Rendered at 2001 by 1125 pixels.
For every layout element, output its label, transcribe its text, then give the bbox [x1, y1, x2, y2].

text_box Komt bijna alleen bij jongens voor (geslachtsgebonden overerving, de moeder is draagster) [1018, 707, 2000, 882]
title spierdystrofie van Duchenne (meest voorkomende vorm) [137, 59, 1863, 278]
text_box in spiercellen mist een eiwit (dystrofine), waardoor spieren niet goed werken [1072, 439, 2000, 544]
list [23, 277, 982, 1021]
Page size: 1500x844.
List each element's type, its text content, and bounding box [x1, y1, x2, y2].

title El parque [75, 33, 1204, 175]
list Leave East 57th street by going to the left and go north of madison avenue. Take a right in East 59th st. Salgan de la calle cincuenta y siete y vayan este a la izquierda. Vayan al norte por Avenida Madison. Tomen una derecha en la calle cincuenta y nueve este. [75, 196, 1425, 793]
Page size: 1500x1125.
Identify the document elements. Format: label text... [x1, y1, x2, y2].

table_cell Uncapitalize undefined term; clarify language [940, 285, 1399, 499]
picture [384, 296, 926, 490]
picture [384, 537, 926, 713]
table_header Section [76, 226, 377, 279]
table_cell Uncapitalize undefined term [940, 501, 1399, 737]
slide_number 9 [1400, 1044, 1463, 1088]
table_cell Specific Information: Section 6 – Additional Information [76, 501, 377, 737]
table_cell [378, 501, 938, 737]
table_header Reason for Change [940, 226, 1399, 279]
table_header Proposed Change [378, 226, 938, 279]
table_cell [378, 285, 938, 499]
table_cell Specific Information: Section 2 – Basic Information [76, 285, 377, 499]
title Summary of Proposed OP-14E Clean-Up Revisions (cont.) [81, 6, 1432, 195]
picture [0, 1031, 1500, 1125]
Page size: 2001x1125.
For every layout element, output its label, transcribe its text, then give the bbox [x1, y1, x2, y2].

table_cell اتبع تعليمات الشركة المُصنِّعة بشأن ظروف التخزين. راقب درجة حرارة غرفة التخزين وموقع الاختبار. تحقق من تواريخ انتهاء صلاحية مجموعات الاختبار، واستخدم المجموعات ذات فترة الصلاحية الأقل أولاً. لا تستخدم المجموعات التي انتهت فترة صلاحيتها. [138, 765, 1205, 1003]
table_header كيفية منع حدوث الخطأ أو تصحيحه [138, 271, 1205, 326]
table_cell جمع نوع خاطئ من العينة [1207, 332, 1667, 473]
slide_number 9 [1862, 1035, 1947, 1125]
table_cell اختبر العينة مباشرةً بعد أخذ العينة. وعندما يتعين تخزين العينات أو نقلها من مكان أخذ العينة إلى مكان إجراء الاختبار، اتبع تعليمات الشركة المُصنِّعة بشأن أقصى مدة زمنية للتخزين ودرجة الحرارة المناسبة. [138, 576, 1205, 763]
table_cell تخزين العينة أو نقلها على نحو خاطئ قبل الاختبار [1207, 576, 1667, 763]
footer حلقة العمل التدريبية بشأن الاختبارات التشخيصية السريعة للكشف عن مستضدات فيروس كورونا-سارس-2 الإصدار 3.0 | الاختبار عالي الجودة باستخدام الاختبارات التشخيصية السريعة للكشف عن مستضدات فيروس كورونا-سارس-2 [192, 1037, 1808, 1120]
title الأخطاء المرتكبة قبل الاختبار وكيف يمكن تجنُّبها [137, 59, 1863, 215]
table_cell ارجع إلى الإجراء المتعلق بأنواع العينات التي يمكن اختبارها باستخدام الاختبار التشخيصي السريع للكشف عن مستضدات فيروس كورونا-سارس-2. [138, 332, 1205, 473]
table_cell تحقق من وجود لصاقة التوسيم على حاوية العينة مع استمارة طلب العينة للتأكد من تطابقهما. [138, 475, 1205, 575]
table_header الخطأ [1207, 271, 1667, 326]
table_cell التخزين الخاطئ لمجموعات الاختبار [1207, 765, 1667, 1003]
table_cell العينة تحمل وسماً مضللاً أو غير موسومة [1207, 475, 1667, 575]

┄┄┄┄┄┄

▶ [EXERCISE OBJECTIVE]: Repeat the records above line by line, from the first line through the line that contains "Page size: 2001x1125.".

▶ [TASK RESPONSE]:
Rendered at 2001 by 1125 pixels.
For every layout element, output its label, transcribe its text, then give the bbox [x1, y1, x2, y2].

text_box Komt bijna alleen bij jongens voor (geslachtsgebonden overerving, de moeder is draagster) [1018, 707, 2000, 882]
title spierdystrofie van Duchenne (meest voorkomende vorm) [137, 59, 1863, 278]
text_box in spiercellen mist een eiwit (dystrofine), waardoor spieren niet goed werken [1072, 439, 2000, 544]
list [23, 277, 982, 1021]
Page size: 1500x844.
List each element's type, its text content, and bounding box [x1, y1, x2, y2].

title El parque [75, 33, 1204, 175]
list Leave East 57th street by going to the left and go north of madison avenue. Take a right in East 59th st. Salgan de la calle cincuenta y siete y vayan este a la izquierda. Vayan al norte por Avenida Madison. Tomen una derecha en la calle cincuenta y nueve este. [75, 196, 1425, 793]
Page size: 1500x1125.
Identify the document elements. Format: label text... [x1, y1, x2, y2].

table_cell Uncapitalize undefined term; clarify language [940, 285, 1399, 499]
picture [384, 296, 926, 490]
picture [384, 537, 926, 713]
table_header Section [76, 226, 377, 279]
table_cell Uncapitalize undefined term [940, 501, 1399, 737]
slide_number 9 [1400, 1044, 1463, 1088]
table_cell Specific Information: Section 6 – Additional Information [76, 501, 377, 737]
table_cell [378, 501, 938, 737]
table_header Reason for Change [940, 226, 1399, 279]
table_header Proposed Change [378, 226, 938, 279]
table_cell [378, 285, 938, 499]
table_cell Specific Information: Section 2 – Basic Information [76, 285, 377, 499]
title Summary of Proposed OP-14E Clean-Up Revisions (cont.) [81, 6, 1432, 195]
picture [0, 1031, 1500, 1125]
Page size: 2001x1125.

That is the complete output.